The Savour Stratford Food Festival has been recognized as the best culinary festival in the province for the last two years in a row. “It supports and fosters the economic prosperity of the agricultural community within a hundred miles of Stratford,” Mayor Mathieson points out. “It gets people to think locally when it comes to their food choices and to think about the production that happens very close to home.” Gourmet offerings include fresh organic produce, artisanal cheeses and breads, Amish-raised heritage pork and goat’s milk, and grass-fed organic beef from surrounding Perth County.

And The Stratford Festival (formally the Stratford Shakespeare Festival) is the largest classical repertory theatre in the country. “They are world recognized,” Mayor Mathieson reports. “They put great product on the stage for us.” The theatre sells over 500,000 tickets a year, generates $140 million of gross domestic product, $65 million of taxation at all three levels of government, and employs 3,000 people directly and indirectly within Stratford. The festival’s prestige and success “has allowed us to build an international brand,” Mayor Mathieson adds.

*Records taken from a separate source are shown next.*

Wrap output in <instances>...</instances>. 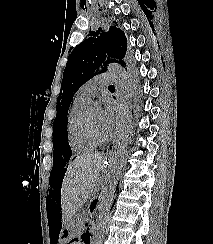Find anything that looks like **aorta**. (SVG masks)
Returning a JSON list of instances; mask_svg holds the SVG:
<instances>
[{"label":"aorta","instance_id":"obj_1","mask_svg":"<svg viewBox=\"0 0 213 244\" xmlns=\"http://www.w3.org/2000/svg\"><path fill=\"white\" fill-rule=\"evenodd\" d=\"M115 77L116 95L119 102L115 138L109 159V170L105 177L96 206V224L92 244H103L106 233V220L113 203L118 181L121 178L130 136L132 134V85L124 69L117 63L108 65Z\"/></svg>","mask_w":213,"mask_h":244}]
</instances>
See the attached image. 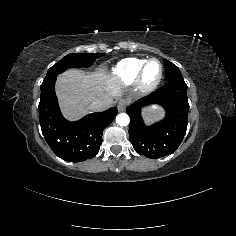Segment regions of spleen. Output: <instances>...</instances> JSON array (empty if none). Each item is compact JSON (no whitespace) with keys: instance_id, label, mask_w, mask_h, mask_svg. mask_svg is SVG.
<instances>
[{"instance_id":"spleen-1","label":"spleen","mask_w":236,"mask_h":236,"mask_svg":"<svg viewBox=\"0 0 236 236\" xmlns=\"http://www.w3.org/2000/svg\"><path fill=\"white\" fill-rule=\"evenodd\" d=\"M144 120L146 124L151 125V120L147 116H144Z\"/></svg>"}]
</instances>
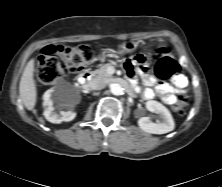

Stratford has enjoyed tremendous success, but the city isn’t sitting on its laurels. Mayor Mathieson believes that the community should always be a work in progress, and that continuous improvement is crucial. “The challenge for us is to always be able to move forward. We have to move forward as a group to ensure that we are competitive and meeting the needs of our residents.” Fortunately, the community agrees. “We have a supportive community that has resiliency,” Mayor Mathieson says. “That has always moved us forward. Now is no different.” Armed with a diverse economy and cutting edge connectivity – as well as a strong arts and leisure sector – Stratford is well prepared to continue leading the way.